131: October 2025
I’ve got a few writing ideas that I can’t talk about just yet; they need more time to proof, and then to bake, and hopefully they’ll all work out okay (I’m bad at following recipes). Fortunately one thing cooking that I can talk about is a guest appearance on Authorized Podcast, a podcast about movie novelizations I’ve guested on before to talk about 2001: A Space Odyssey and Alien: Covenant and a few other movies. Every Thanksgiving they do a special that involves a movie tie-in cookbook; this year, we’re picking recipes from the utterly deranged A24 Scrounging cookbook, which, rather than being loosely thematically tied to a particular movie, provides recipes for actual dishes in actual movies, like the mushroom omelette from Phantom Thread, the divorced-dad peanut butter sandwich from Steven Spielberg’s War of the Worlds, and the Pixie Stix sandwich from The Breakfast Club. You know, normal recipes.
Because I am who I am, I decided I wanted to actually cook something, which meant taking the sandwiches off the table except as a last resort. The recipe I went with was the oily cakes from First Cow, a movie I adore, and crucially also mostly involved ingredients that were already in my pantry. The lone exception was a sourdough starter, which I intended to start myself but discovered I didn’t have enough time to ensure the starter would be ready by the time I needed it. Out of a desire not to resort to making a sad peanut butter sandwich, I took to BlueSky to ask if anyone I knew in Chicago had a starter. Miraculously, someone I knew did, and they offered to try reviving it for me. I took them up on it, which is how I ended up driving across the city on a Sunday afternoon to collect a living flour/water.yeast cocktail from a person I’d never actually met in person before. I love Chicago, and I love having the opportunity to meet interesting people and to recommend that they watch First Cow, and I love that writing about movies is what got me here in the first place. Fingers crossed the oily cakes are good.
What I wrote:
For Seeing & Believing, I reviewed Tron: Ares and A House of Dynamite. We also covered the Chicago International Film Festival, which had some overlap with the titles I covered at TIFF in September. This gave me the ability to see a few movies that have been flying a little lower under the radar, including a few documentaries. CIFF coverage will be up this weekend over at the Seeing & Believing newsletter; hit that subscribe button if you want it in your inbox as soon as it’s out.

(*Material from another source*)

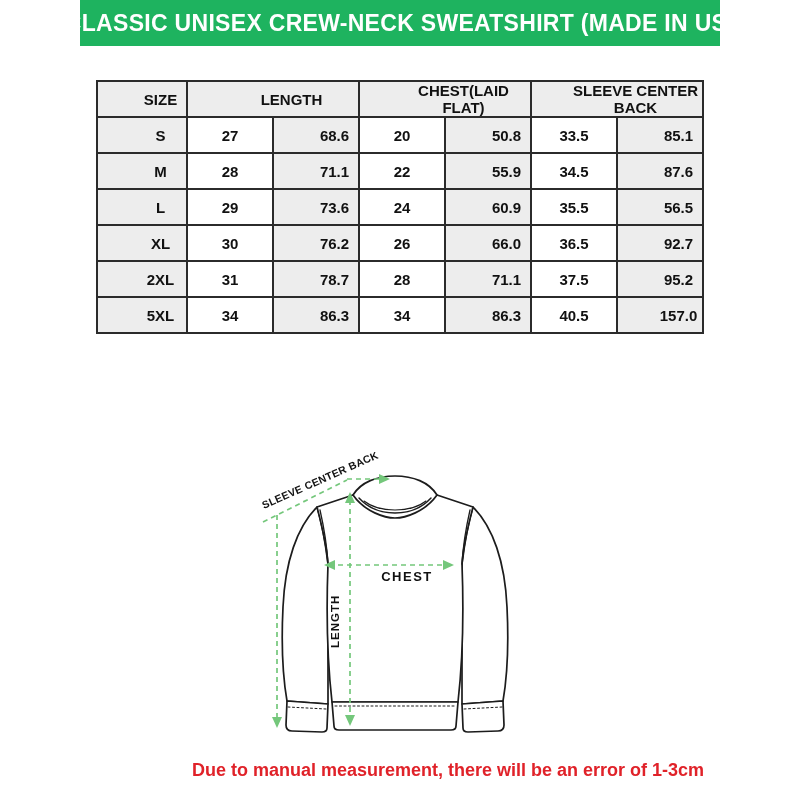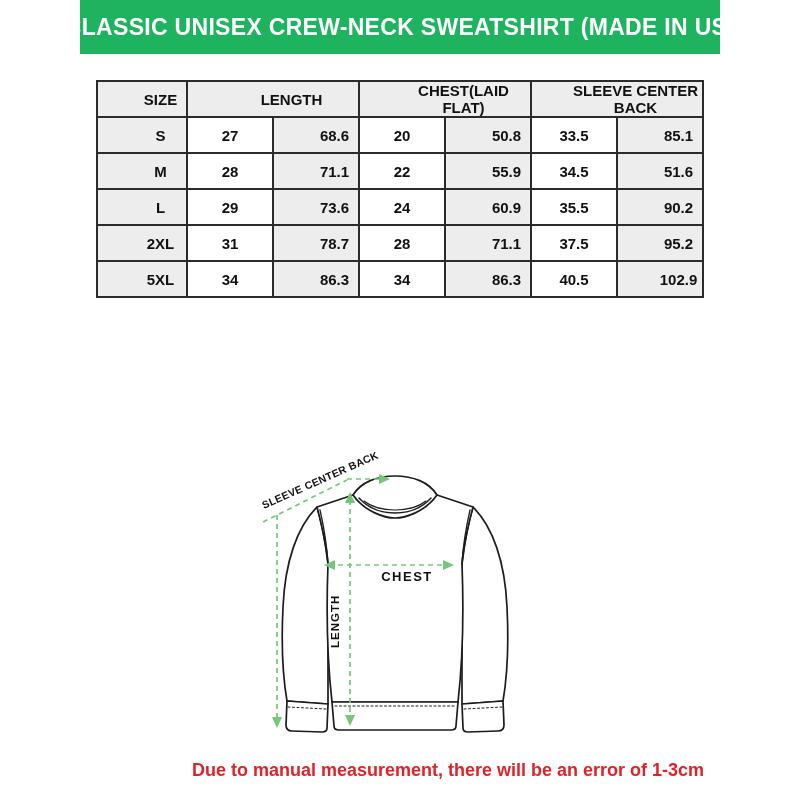"CLASSIC UNISEX CREW-NECK SWEATSHIRT" .title-bar { height: 54px -> 46px }
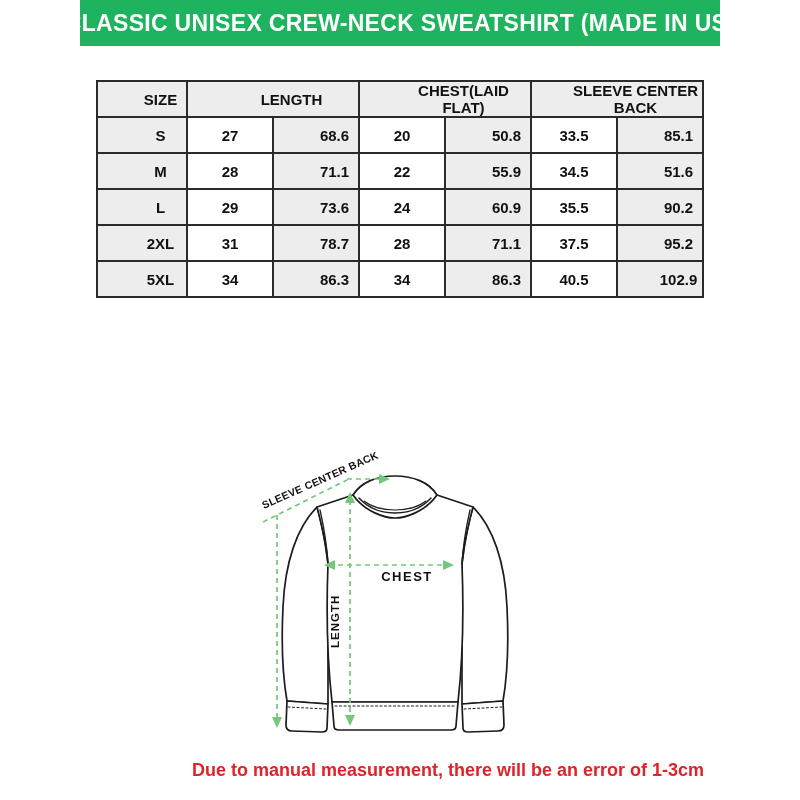"51.6" td.shade { text: 51.6 -> 87.6 }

Finally, this month I had the opportunity to interview Mona Fastvold, the director of The Testament of Ann Lee, which happens to be one of my favorite movies of the year. It’s out on Christmas Day; I highly recommend that you go see it, and in the meantime, you can whet your appetite by reading the interview, in which we talk about community, leadership, religion, and dance.
What I talked about:
The Broad Sound crew had me on their podcast to talk about One Battle After Another, particularly how it works as a loose adaptation of Pynchon’s Vineland, which I read this summer. I love having in-depth conversations about movies that make me appreciate them even more; this one was a good one.